Trusted Insight: Like other pension funds, you hire outside managers often. What do you think makes a good investment manager?

Betty Tse: I would say someone who has a good read on the capital market and someone who is also very well connected to his/her discipline of investment strategy. For example, if a manager has the pulse of the quality small-cap companies that he covers, on his/her finger tips, they will be able to capture the heartbeat of these companies. These investment managers usually are in the trenches, with their feet on the ground. They know where to find the yet-to-be discovered small-cap companies.

A good manager also knows how to make decisive and sound judgments based on strong fundamentals. They’re not just out there to collect assets.

 

Trusted Insight: Where do you see the most appealing opportunities in today’s market for pension funds?          

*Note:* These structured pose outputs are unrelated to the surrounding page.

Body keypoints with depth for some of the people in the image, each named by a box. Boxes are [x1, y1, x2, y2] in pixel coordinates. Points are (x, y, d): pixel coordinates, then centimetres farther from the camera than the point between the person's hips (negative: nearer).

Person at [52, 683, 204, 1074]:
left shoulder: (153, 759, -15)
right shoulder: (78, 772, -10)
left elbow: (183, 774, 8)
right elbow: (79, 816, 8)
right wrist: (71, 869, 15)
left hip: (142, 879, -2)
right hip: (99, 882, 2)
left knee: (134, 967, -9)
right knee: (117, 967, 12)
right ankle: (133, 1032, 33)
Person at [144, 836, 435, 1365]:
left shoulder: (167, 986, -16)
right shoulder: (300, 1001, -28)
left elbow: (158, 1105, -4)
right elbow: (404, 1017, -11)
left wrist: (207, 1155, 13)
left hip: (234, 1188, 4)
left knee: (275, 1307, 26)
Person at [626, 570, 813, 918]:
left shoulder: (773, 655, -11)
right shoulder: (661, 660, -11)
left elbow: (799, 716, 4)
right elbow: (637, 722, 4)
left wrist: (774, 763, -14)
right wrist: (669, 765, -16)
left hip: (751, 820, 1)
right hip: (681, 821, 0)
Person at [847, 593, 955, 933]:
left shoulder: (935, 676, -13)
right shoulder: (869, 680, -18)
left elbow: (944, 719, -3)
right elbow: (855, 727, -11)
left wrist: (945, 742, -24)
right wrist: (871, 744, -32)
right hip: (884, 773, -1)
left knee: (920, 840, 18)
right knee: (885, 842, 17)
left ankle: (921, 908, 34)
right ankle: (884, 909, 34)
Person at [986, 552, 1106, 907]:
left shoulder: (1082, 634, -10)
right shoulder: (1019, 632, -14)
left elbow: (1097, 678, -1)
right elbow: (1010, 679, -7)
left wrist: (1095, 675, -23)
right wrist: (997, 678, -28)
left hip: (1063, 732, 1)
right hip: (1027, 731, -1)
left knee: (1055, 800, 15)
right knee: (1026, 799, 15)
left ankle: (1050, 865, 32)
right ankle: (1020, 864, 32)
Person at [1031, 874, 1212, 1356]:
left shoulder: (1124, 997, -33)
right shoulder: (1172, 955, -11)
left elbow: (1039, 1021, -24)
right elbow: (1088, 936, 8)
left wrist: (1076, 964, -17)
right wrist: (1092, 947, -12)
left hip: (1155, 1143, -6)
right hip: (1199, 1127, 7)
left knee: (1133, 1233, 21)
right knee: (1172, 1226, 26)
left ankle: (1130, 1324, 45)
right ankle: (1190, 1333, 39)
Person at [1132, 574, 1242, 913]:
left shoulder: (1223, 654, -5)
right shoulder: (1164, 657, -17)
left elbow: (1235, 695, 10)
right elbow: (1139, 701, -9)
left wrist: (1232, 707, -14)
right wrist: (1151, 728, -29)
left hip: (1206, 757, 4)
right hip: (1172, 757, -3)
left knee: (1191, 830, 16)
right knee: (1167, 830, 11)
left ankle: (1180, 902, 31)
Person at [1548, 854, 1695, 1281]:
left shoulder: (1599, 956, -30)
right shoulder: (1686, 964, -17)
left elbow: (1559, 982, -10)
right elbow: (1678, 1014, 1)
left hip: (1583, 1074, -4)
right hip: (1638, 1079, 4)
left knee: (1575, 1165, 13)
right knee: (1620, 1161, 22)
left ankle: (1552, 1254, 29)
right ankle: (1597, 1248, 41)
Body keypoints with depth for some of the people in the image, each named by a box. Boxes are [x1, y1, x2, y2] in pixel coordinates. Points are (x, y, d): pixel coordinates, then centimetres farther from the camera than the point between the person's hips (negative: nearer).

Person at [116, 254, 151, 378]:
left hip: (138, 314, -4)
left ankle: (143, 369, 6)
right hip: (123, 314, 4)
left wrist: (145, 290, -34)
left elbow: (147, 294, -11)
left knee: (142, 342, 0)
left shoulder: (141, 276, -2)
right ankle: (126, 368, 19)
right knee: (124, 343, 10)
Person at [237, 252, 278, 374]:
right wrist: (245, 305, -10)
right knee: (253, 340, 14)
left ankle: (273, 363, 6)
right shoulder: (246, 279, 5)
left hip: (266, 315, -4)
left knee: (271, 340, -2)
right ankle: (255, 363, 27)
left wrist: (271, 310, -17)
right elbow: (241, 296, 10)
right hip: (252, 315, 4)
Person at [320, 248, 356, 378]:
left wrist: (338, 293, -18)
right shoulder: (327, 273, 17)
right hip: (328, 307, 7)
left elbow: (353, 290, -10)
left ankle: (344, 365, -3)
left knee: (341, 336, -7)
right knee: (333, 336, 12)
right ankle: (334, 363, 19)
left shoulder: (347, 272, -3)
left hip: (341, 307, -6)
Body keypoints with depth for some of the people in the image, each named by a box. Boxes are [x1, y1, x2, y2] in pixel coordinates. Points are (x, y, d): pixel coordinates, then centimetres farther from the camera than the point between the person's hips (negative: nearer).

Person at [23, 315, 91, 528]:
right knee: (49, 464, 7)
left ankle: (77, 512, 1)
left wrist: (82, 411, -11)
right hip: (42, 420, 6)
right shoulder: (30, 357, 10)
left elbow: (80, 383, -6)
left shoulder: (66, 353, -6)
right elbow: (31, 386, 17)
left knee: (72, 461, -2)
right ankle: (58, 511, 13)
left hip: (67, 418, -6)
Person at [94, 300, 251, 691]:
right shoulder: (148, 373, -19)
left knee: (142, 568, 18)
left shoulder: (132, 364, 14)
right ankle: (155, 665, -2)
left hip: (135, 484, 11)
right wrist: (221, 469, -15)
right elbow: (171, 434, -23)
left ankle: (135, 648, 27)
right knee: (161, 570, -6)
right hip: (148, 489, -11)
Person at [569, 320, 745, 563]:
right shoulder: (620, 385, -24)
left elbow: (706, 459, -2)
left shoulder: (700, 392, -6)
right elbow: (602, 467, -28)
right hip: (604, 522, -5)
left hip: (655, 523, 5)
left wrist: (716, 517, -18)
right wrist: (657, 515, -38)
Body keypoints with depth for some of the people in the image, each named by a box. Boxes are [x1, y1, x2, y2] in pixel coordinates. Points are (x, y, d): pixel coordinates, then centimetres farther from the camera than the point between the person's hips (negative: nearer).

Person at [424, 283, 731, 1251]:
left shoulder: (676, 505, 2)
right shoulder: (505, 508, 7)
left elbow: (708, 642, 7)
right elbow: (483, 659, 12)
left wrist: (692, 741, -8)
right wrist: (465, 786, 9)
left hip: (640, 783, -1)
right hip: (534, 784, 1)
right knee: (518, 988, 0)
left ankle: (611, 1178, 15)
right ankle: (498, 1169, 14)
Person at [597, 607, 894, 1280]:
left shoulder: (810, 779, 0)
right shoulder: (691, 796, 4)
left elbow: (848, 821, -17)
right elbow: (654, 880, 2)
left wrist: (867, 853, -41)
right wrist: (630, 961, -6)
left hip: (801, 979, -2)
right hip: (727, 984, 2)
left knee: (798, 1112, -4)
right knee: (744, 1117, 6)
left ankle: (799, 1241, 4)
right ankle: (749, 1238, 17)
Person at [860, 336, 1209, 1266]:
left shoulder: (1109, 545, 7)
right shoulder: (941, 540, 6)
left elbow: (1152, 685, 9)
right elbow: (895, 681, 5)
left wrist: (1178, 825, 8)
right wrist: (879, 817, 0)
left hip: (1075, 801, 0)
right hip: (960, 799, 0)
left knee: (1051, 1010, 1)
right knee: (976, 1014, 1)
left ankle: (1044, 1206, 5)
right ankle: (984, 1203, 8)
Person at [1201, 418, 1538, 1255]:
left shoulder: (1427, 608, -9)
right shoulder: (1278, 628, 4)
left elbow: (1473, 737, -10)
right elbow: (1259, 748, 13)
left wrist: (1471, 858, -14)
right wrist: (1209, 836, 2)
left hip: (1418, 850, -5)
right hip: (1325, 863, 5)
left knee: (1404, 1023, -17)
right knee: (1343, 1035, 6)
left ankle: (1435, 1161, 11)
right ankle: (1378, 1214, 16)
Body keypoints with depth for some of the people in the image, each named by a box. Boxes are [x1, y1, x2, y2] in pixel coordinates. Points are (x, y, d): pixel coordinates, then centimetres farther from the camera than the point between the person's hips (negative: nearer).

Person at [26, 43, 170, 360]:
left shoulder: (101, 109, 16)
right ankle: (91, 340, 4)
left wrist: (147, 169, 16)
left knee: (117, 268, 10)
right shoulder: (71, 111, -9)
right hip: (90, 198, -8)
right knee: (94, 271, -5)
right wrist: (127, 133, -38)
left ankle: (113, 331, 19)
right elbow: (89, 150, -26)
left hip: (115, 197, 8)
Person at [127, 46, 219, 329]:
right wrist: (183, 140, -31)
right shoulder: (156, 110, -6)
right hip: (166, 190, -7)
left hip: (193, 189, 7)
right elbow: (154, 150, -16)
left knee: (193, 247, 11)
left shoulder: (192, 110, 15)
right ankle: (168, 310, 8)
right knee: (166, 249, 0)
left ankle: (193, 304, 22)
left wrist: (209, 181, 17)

Betty Tse: Everyone is different. For us, private equities, alternative and real assets as well as real estate. Some people group them together. We group them separately. Those four and sub-asset classes are where we see more activity. We’re spending more energy and resources in those areas.

 

Trusted Insight: What career advice would you give to those who aspire to be the future CIOs, especially women?

Betty Tse: I would say be open minded, embrace opportunity as an individual, unafraid of committing to working hard, learning and excelling in whatever she aims to achieve.